Golf club in West Sussex, England

Worthing Golf Club is a historic private members' golf club in Worthing, West Sussex, within the South Downs National Park in Southern England. Established in 1905, the club is situated near the Iron Age hill fort of Cissbury Ring, offering panoramic views of both the South Downs and the English Channel.

The club features two 18-hole downland courses and a comprehensive range of practice facilities. Its clubhouse, originally the 19th-century Warren farmhouse, was refurbished in 2023 and serves as the social and hospitality hub of the club. Worthing Golf Club has a long-standing presence in Sussex golf and regularly hosts county-level competitions.

==History==
Worthing Golf Club's original 18-hole course was designed by six-time Open Champion Harry Vardon and officially opened in 1906 with an exhibition match between Vardon and five-time Open Champion James Braid.

After World War I, renowned course architect Harry Colt was commissioned to redesign the layout. In 1923, he introduced two distinct 18-hole courses:

- Lower (Colt) Course: Situated primarily in a valley, known for its strategic bunkering and varied topography.
- Upper (Vardon) Course: Routed along the ridges, offering panoramic views across Southern England, from Beachy Head to the Isle of Wight.

These developments marked a shift in course design at the time, blending traditional downland features with Colt's innovative design philosophy.

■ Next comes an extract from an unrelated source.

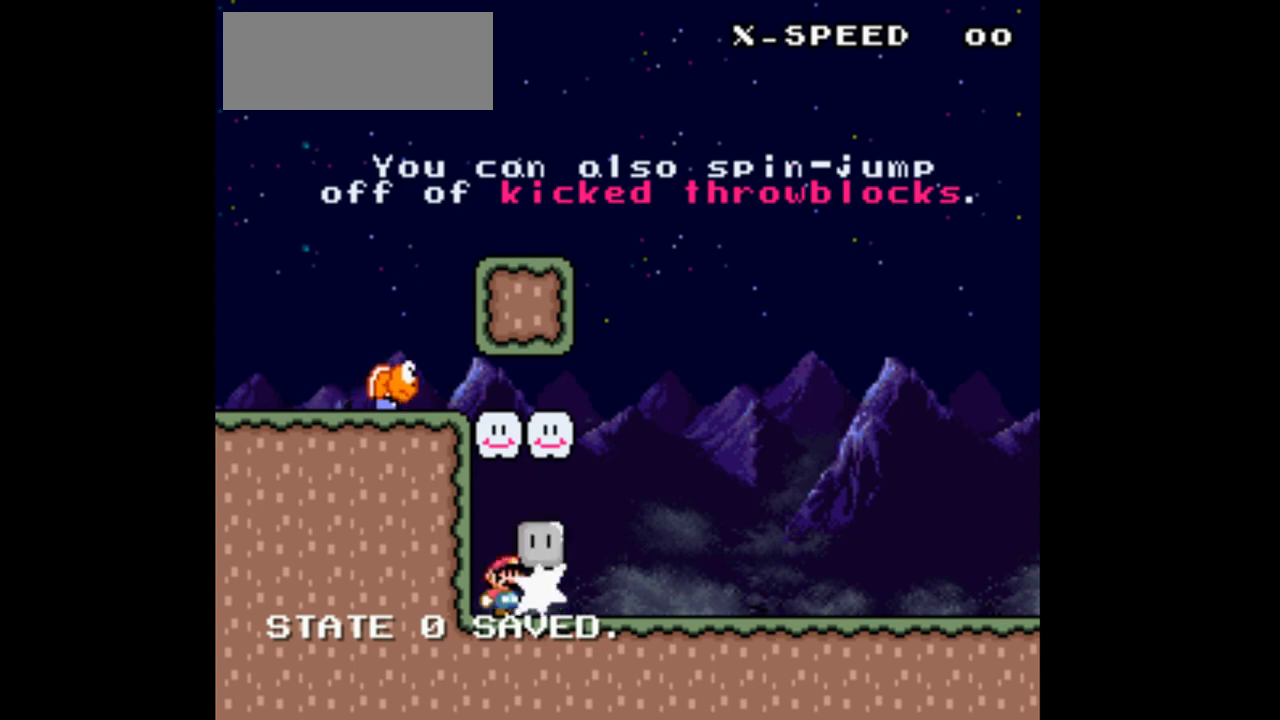
{"buttons": ["X", "DPAD_RIGHT"], "events": [[167, "X", "down"], [200, "DPAD_UP", "up"], [233, "DPAD_RIGHT", "down"]]}
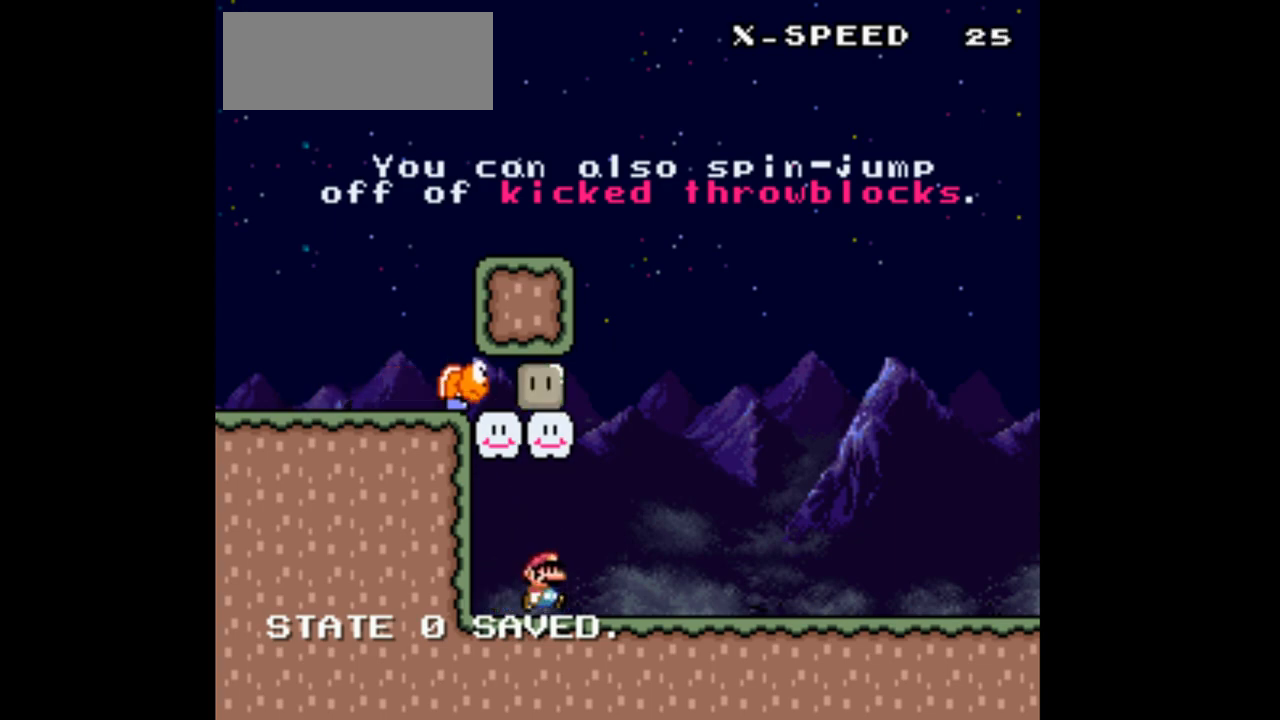
{"buttons": ["X", "DPAD_RIGHT"], "events": []}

== Courses and facilities ==
Worthing Golf Club offers two well-draining 18-hole downland courses:

- Colt Course – Par 71, measuring 6521 yards
- Vardon Course – Par 66, measuring 5206 yards

Additional golfing facilities include a six-hole academy course, a covered driving range, short-game practice areas, and multiple putting greens.

The clubhouse, housed in the former Warren farmhouse, was extensively modernised in 2023. It now features a contemporary terrace, bar and dining areas, snooker room and private event space. An in-house kitchen team provides freshly prepared, locally sourced meals daily from 8 am.

== Membership and Community ==
With over 1500 members, Worthing Golf Club caters to golfers of all ages and abilities. The Golf Academy offers comprehensive coaching programmes for juniors, beginners and seasoned players, delivered by PGA-qualified professionals.

The on-site Rampion Golf Pro shop has received recognition within the golf retail industry for its service and range of equipment.

The club also has a strong community and charitable focus. Each year, the Club Captain and Lady Captain select a charity for dedicated fundraising efforts. In 2024, members raised over £28,000 for the local homelessness charity Turning Tides.